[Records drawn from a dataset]
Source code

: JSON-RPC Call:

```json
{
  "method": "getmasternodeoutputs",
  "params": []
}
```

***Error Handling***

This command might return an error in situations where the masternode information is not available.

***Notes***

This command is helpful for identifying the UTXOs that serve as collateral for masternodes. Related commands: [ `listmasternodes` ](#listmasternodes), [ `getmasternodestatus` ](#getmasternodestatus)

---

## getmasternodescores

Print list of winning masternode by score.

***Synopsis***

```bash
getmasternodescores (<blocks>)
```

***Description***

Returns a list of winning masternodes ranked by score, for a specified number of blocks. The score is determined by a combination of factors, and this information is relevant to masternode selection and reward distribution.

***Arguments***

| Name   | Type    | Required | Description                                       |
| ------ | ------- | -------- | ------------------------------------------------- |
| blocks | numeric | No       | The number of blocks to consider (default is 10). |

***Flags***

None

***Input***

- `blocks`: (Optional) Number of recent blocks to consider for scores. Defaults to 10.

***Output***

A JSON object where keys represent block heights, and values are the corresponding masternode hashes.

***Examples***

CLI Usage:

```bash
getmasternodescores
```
...
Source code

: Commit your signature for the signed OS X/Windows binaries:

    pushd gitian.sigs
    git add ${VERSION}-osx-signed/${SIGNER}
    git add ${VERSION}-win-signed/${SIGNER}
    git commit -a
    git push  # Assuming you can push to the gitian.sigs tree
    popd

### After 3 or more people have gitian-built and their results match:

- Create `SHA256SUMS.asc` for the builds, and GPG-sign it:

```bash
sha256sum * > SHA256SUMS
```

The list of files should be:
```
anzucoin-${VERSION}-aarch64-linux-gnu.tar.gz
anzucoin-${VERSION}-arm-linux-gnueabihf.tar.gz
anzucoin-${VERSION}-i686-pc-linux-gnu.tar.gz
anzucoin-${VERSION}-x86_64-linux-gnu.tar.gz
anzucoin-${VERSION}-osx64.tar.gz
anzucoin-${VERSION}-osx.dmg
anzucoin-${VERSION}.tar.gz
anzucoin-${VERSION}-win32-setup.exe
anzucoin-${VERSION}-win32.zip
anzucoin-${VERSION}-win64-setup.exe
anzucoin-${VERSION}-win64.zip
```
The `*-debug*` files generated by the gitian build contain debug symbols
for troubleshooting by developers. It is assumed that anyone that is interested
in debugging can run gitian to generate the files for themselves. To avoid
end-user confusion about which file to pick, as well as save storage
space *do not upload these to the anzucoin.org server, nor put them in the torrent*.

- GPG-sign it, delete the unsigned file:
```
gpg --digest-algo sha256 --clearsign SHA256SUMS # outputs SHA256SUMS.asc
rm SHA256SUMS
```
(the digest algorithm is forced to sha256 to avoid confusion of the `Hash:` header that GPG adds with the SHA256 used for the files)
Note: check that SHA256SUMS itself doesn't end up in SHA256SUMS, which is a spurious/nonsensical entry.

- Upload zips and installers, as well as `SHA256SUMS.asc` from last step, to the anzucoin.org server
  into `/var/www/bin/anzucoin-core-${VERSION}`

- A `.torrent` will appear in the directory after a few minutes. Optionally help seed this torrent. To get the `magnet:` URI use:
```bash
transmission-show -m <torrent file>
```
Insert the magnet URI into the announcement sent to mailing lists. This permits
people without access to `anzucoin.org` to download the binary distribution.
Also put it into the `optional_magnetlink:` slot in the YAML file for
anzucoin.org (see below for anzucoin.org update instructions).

- Prompt: Would you count the lines in the data that include the word "which" and reply with only the number?

- Expected answer: 2